VOL. 42 | NO. 9 | Friday, March 2, 2018
‘Neon Angel’ still clinging to Nashville dream
Suzette Lawrence came to Nashville from Los Angeles in 1995 as lead singer of the Neon Angels
-- Tim Ghianni | The LedgerShe’s adjusted her dreams of stardom a bit as calendar pages fly by, but this woman with the young heart and thick, red hair holds onto her Gretsch guitar and proclaims: “I am the Neon Angel.”
And in that heavenly guise, Suzette Lawrence, who admits only she is “a woman of a certain age,” continues to light up stages, neon signs and marquees in Nashville, where she arrived in 1995, a bit naïve about Music Row reality and all but certain she’d be the star she never became.
She had performed in Nashville with the rest of The Neon Angels, long before deciding to sink her roots here.
“I was married to Chris (Lawrence), and we’d been playing a lot around here,” says this gentle woman who “feels like I’m 40” despite the disparity with the calendar age I promised not to reveal.

Data extract:
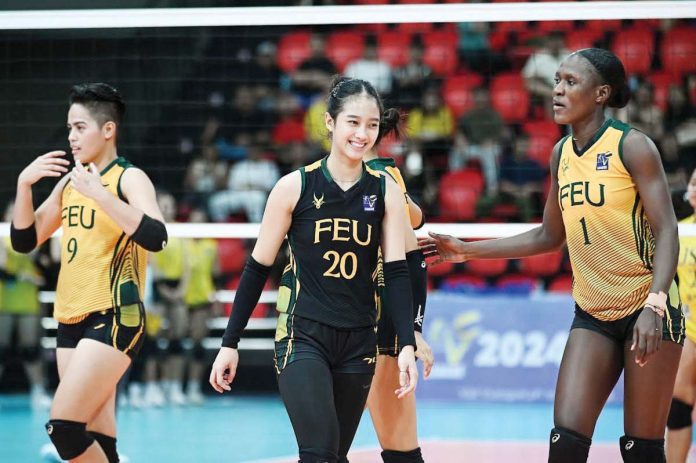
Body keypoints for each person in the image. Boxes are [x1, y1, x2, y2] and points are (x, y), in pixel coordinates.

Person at [421, 48, 683, 463]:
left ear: (601, 94)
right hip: (593, 312)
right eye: (557, 80)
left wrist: (656, 303)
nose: (557, 90)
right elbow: (548, 235)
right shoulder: (561, 154)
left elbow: (668, 229)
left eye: (570, 82)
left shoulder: (632, 147)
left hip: (646, 310)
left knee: (642, 451)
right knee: (565, 442)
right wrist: (465, 251)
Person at [209, 76, 418, 463]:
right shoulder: (294, 187)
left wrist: (407, 342)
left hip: (359, 342)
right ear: (330, 122)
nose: (362, 134)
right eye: (353, 122)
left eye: (371, 125)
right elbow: (256, 269)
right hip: (302, 337)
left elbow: (398, 271)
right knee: (318, 453)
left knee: (335, 456)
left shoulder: (384, 189)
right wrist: (229, 343)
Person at [11, 82, 166, 463]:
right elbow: (25, 240)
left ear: (107, 129)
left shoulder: (129, 178)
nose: (71, 137)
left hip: (115, 314)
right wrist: (24, 185)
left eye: (79, 127)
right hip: (71, 316)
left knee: (63, 428)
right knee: (98, 435)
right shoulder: (69, 183)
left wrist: (100, 194)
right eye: (69, 128)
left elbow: (157, 236)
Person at [363, 151, 434, 463]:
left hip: (381, 330)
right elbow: (417, 216)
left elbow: (412, 255)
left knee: (401, 453)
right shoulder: (313, 180)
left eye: (369, 124)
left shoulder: (382, 177)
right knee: (324, 448)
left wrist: (412, 331)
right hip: (330, 327)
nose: (360, 132)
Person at [0, 201, 51, 410]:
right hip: (3, 300)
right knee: (1, 350)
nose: (15, 214)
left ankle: (38, 391)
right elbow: (3, 271)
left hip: (28, 300)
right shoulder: (2, 236)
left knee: (30, 348)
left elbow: (45, 265)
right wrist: (23, 275)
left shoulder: (35, 234)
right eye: (11, 211)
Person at [666, 168, 696, 462]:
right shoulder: (681, 230)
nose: (695, 187)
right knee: (677, 403)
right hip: (690, 329)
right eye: (693, 182)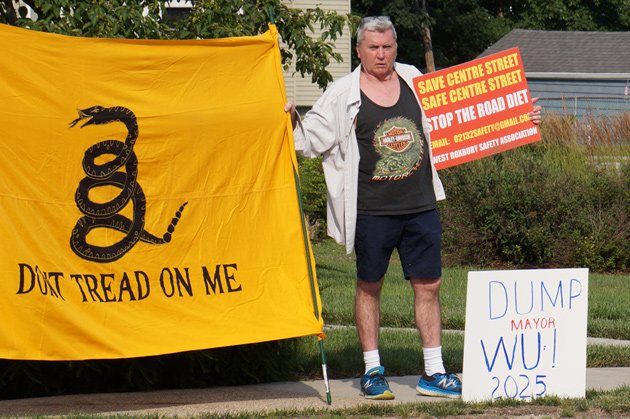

Problem 1: Do these statements agree with the article about Suzette Lawrence? (a) Suzette Lawrence came to Nashville from Los Angeles in 1995. (b) She plays a Fender guitar. (c) She first performed in Nashville only after settling there. For each, answer yes or no and quote the deciding words.
Problem 2: How would you put this sentence from the article about Suzette Lawrence into Spanish: "She had performed in Nashville with the rest of The Neon Angels, long before deciding to sink her roots here."
Problem 3: Can you duplicate the article about Suzette Lawrence word for word, starting at "And in that" and ending at "her roots here."?

Written response 1:
(a) Yes: "Suzette Lawrence came to Nashville from Los Angeles in 1995"
(b) No: "holds onto her Gretsch guitar"
(c) No: "She had performed in Nashville with the rest of The Neon Angels, long before deciding to sink her roots here."

Written response 2: Había actuado en Nashville con el resto de The Neon Angels, mucho antes de decidir echar raíces aquí.

Written response 3:
And in that heavenly guise, Suzette Lawrence, who admits only she is “a woman of a certain age,” continues to light up stages, neon signs and marquees in Nashville, where she arrived in 1995, a bit naïve about Music Row reality and all but certain she’d be the star she never became.
She had performed in Nashville with the rest of The Neon Angels, long before deciding to sink her roots here.